New Jersey and the United Kingdom Agree in Principle to Share Online Poker Liquidity
Just three states in Delaware, Nevada, and New Jersey in the U.S.A. have passed legislation to permit regulated online poker. Two of those states in Nevada and Delaware share liquidity across most of its poker games.
Rather than exploring possibilities with joining these states, Global Gaming Business (GGB) reported that the Garden State has focused its attention across the pond to the United Kingdom with the state's gaming regulator, the New Jersey Division of Gaming Enforcement (NJDGE) coming to an agreement in principle with the UK Gambling Commission (UKGC) to share liquidity if issues can be worked out.
As a first step, the NJDGE sent letters to online gaming operators in New Jersey and the United Kingdom asking them to recommend ways in which a shared liquidity system could work.
NJ's focus on the United Kingdom is despite Nevada Governor Brian Sandoval announcing during a recent meeting in May between the Nevada Gaming Policy Committee and eSports representatives, that he was ready to sign an interstate shared liquidity agreement with the New Jersey.
NJDGE Director David Rebuck implied that the state is focusing on the United Kingdom due to the more significant impact the country's big population of over 65 million residents according to the latest estimates by the United Nations would have on the New Jersey online gaming market compared with the to the much smaller population of under four million in Nevada and Delaware combined.
"With nine million people in New Jersey, and more than 63 million in the United Kingdom, this would mean a massive increase in liquidity for New Jersey operators," Rebuck shared with GGB. "Even when you discount children and non-gamblers, it gives us access to a market that is very familiar with online gaming. That number is one-fifth of the total U.S. population."
Another reason New Jersey potentially focused on the United Kingdom rather than Nevada and Delaware is due to the number of online gaming companies operating in each jurisdiction. Delaware and Nevada both utilize the 888poker software platform, while New Jersey regulated gaming operators currently take advantage of three platforms in PokerStars, partypoker, and 888poker. While partypoker could become a platform in Nevada, PokerStars is currently prohibited from obtaining a license in the Silver State due to a "bad-actor" clause embedded in the state's online gaming legislation.
Meanwhile, just about every major online gaming platform has a footprint in the United Kingdom, including Betfair Poker, which in theory could relaunch online poker if shared liquidity becomes a reality after shutting down in December 2014 after failing to gain any traction in the state's market.
"We’ve talked to Nevada but the fact we’re limited to one operator makes it a difficult proposition to make to our other operators," Rebuck explained to GGB.
While positive first steps have been taken by the NJDGE and the UKGC, many hurdles lie ahead for shared liquidity to become a reality.
"We’d still have to figure out lots of issues: specific regulations, how the tax rate from each jurisdiction would be applied, player ID and geolocation issues, and other things we probably haven’t even considered yet,” Rebuck said. "But you have to start somewhere."
Online Poker Report publisher Chris Grove speculated that unless New Jersey is willing to be flexible in regards to where servers are maintained, if an agreement is reached it would be likely that players in the United Kingdom would have access to New Jersey sites and not the other way around.
Grove also speculates that shared liquidity between New Jersey and the United Kingdom isn't just around the corner stating that, "I would guess that the launch of fully shared liquidity is likely months away, and is unlikely to come before the end of 2016."

**Source material**
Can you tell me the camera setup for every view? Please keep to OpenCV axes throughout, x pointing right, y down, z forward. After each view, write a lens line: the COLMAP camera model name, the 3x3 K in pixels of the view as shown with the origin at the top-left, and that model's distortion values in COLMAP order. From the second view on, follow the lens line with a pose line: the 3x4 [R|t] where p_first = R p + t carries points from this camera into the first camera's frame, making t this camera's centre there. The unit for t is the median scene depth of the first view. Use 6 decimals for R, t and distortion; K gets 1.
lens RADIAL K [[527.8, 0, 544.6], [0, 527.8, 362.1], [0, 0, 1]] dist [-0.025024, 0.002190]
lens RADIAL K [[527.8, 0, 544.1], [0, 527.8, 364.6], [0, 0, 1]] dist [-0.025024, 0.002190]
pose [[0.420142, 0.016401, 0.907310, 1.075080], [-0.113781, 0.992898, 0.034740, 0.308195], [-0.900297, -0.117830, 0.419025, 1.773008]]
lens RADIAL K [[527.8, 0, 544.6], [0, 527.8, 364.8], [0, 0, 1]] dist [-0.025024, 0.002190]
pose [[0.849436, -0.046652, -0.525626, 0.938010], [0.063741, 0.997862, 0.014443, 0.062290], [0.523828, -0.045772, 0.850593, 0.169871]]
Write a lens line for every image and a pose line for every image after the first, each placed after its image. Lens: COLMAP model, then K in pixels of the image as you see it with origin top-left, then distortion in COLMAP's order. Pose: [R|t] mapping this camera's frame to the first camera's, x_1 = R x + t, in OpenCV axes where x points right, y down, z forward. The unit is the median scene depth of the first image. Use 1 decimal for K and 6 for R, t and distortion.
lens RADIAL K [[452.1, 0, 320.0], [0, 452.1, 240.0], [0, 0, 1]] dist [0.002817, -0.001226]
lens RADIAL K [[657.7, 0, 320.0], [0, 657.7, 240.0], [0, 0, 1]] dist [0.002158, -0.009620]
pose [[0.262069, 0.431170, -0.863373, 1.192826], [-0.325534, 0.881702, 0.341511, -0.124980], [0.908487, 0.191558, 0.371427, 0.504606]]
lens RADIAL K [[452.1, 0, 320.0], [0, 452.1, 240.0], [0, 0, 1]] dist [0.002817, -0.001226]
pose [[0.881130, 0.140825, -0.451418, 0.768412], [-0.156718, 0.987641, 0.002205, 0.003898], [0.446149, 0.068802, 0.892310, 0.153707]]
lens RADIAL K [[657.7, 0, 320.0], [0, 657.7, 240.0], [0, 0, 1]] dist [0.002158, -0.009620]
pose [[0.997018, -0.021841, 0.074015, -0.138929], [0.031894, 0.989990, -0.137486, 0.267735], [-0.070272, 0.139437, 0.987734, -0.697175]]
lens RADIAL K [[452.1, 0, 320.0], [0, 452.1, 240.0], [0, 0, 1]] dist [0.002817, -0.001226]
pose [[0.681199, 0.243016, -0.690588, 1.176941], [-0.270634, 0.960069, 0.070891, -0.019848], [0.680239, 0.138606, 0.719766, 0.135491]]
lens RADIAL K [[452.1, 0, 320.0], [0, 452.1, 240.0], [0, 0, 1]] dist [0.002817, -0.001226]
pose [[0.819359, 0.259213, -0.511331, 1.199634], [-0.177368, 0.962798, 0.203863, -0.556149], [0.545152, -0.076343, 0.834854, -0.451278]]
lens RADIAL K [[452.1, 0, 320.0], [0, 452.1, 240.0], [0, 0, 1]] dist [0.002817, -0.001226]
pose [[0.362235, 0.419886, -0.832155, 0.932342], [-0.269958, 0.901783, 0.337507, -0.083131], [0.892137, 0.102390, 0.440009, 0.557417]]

**Task list**
A) From the article on New Jersey and UK online poker, copy the passage that begins with the words containing "Rather than exploring" and ends with "be worked out.".
B) According to the article on New Jersey and UK online poker, which three software platforms do New Jersey's regulated gaming operators currently use?

**Problem solutions**
A)
Rather than exploring possibilities with joining these states, Global Gaming Business (GGB) reported that the Garden State has focused its attention across the pond to the United Kingdom with the state's gaming regulator, the New Jersey Division of Gaming Enforcement (NJDGE) coming to an agreement in principle with the UK Gambling Commission (UKGC) to share liquidity if issues can be worked out.

B) PokerStars, partypoker, and 888poker.